- **Entries**
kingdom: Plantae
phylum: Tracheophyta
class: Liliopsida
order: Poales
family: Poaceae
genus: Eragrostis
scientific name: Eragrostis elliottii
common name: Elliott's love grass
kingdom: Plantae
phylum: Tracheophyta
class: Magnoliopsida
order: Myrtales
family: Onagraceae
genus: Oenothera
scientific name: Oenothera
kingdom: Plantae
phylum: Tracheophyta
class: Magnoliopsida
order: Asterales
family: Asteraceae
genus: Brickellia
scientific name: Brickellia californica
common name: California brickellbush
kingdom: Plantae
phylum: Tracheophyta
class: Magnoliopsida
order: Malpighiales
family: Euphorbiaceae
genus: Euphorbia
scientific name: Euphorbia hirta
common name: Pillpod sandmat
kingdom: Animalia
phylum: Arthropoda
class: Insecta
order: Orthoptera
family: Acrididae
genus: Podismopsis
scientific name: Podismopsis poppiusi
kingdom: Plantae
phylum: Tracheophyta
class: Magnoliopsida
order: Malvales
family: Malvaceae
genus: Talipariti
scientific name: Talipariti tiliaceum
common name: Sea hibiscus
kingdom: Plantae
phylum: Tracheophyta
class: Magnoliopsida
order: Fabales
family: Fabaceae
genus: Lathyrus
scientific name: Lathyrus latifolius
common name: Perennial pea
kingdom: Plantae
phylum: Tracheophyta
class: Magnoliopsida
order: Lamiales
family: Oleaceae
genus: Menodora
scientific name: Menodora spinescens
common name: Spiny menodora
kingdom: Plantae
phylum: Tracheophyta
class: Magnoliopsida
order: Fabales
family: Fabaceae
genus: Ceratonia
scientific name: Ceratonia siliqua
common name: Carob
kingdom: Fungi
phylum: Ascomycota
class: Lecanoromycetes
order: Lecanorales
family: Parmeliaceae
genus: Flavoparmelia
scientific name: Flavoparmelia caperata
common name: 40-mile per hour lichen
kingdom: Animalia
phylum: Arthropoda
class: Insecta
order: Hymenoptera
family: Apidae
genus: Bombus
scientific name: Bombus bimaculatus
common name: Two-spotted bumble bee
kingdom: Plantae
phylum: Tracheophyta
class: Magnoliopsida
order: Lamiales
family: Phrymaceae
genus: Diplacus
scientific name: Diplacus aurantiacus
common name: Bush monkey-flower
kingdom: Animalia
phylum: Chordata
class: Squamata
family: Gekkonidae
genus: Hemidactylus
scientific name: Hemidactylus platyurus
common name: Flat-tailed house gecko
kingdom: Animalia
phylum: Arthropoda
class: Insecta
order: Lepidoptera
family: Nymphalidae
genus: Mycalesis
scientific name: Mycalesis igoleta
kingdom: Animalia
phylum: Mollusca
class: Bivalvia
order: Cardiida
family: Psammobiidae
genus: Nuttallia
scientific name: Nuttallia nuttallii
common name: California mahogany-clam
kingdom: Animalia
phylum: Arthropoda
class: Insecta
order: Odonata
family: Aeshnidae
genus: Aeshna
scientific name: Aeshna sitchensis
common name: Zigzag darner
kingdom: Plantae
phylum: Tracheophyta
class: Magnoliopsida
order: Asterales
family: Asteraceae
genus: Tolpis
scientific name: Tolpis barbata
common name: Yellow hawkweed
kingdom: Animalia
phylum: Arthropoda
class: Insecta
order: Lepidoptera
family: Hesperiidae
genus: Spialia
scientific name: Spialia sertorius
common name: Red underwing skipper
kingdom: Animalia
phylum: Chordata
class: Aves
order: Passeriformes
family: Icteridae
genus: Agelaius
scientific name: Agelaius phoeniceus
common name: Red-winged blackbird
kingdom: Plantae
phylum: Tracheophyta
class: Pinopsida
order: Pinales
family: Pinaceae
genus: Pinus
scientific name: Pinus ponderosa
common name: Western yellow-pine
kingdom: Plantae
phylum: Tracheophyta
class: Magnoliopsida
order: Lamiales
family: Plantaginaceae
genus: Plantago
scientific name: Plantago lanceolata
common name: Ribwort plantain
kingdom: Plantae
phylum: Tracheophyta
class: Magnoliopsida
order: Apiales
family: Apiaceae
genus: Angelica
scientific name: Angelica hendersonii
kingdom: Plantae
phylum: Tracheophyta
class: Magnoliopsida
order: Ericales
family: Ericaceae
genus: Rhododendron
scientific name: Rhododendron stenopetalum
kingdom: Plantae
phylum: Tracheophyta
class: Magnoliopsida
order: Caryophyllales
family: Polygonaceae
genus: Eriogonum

- **Short problem**
Copy all of the lines above again, unchanged.

- **Output of the task**
kingdom: Plantae
phylum: Tracheophyta
class: Liliopsida
order: Poales
family: Poaceae
genus: Eragrostis
scientific name: Eragrostis elliottii
common name: Elliott's love grass
kingdom: Plantae
phylum: Tracheophyta
class: Magnoliopsida
order: Myrtales
family: Onagraceae
genus: Oenothera
scientific name: Oenothera
kingdom: Plantae
phylum: Tracheophyta
class: Magnoliopsida
order: Asterales
family: Asteraceae
genus: Brickellia
scientific name: Brickellia californica
common name: California brickellbush
kingdom: Plantae
phylum: Tracheophyta
class: Magnoliopsida
order: Malpighiales
family: Euphorbiaceae
genus: Euphorbia
scientific name: Euphorbia hirta
common name: Pillpod sandmat
kingdom: Animalia
phylum: Arthropoda
class: Insecta
order: Orthoptera
family: Acrididae
genus: Podismopsis
scientific name: Podismopsis poppiusi
kingdom: Plantae
phylum: Tracheophyta
class: Magnoliopsida
order: Malvales
family: Malvaceae
genus: Talipariti
scientific name: Talipariti tiliaceum
common name: Sea hibiscus
kingdom: Plantae
phylum: Tracheophyta
class: Magnoliopsida
order: Fabales
family: Fabaceae
genus: Lathyrus
scientific name: Lathyrus latifolius
common name: Perennial pea
kingdom: Plantae
phylum: Tracheophyta
class: Magnoliopsida
order: Lamiales
family: Oleaceae
genus: Menodora
scientific name: Menodora spinescens
common name: Spiny menodora
kingdom: Plantae
phylum: Tracheophyta
class: Magnoliopsida
order: Fabales
family: Fabaceae
genus: Ceratonia
scientific name: Ceratonia siliqua
common name: Carob
kingdom: Fungi
phylum: Ascomycota
class: Lecanoromycetes
order: Lecanorales
family: Parmeliaceae
genus: Flavoparmelia
scientific name: Flavoparmelia caperata
common name: 40-mile per hour lichen
kingdom: Animalia
phylum: Arthropoda
class: Insecta
order: Hymenoptera
family: Apidae
genus: Bombus
scientific name: Bombus bimaculatus
common name: Two-spotted bumble bee
kingdom: Plantae
phylum: Tracheophyta
class: Magnoliopsida
order: Lamiales
family: Phrymaceae
genus: Diplacus
scientific name: Diplacus aurantiacus
common name: Bush monkey-flower
kingdom: Animalia
phylum: Chordata
class: Squamata
family: Gekkonidae
genus: Hemidactylus
scientific name: Hemidactylus platyurus
common name: Flat-tailed house gecko
kingdom: Animalia
phylum: Arthropoda
class: Insecta
order: Lepidoptera
family: Nymphalidae
genus: Mycalesis
scientific name: Mycalesis igoleta
kingdom: Animalia
phylum: Mollusca
class: Bivalvia
order: Cardiida
family: Psammobiidae
genus: Nuttallia
scientific name: Nuttallia nuttallii
common name: California mahogany-clam
kingdom: Animalia
phylum: Arthropoda
class: Insecta
order: Odonata
family: Aeshnidae
genus: Aeshna
scientific name: Aeshna sitchensis
common name: Zigzag darner
kingdom: Plantae
phylum: Tracheophyta
class: Magnoliopsida
order: Asterales
family: Asteraceae
genus: Tolpis
scientific name: Tolpis barbata
common name: Yellow hawkweed
kingdom: Animalia
phylum: Arthropoda
class: Insecta
order: Lepidoptera
family: Hesperiidae
genus: Spialia
scientific name: Spialia sertorius
common name: Red underwing skipper
kingdom: Animalia
phylum: Chordata
class: Aves
order: Passeriformes
family: Icteridae
genus: Agelaius
scientific name: Agelaius phoeniceus
common name: Red-winged blackbird
kingdom: Plantae
phylum: Tracheophyta
class: Pinopsida
order: Pinales
family: Pinaceae
genus: Pinus
scientific name: Pinus ponderosa
common name: Western yellow-pine
kingdom: Plantae
phylum: Tracheophyta
class: Magnoliopsida
order: Lamiales
family: Plantaginaceae
genus: Plantago
scientific name: Plantago lanceolata
common name: Ribwort plantain
kingdom: Plantae
phylum: Tracheophyta
class: Magnoliopsida
order: Apiales
family: Apiaceae
genus: Angelica
scientific name: Angelica hendersonii
kingdom: Plantae
phylum: Tracheophyta
class: Magnoliopsida
order: Ericales
family: Ericaceae
genus: Rhododendron
scientific name: Rhododendron stenopetalum
kingdom: Plantae
phylum: Tracheophyta
class: Magnoliopsida
order: Caryophyllales
family: Polygonaceae
genus: Eriogonum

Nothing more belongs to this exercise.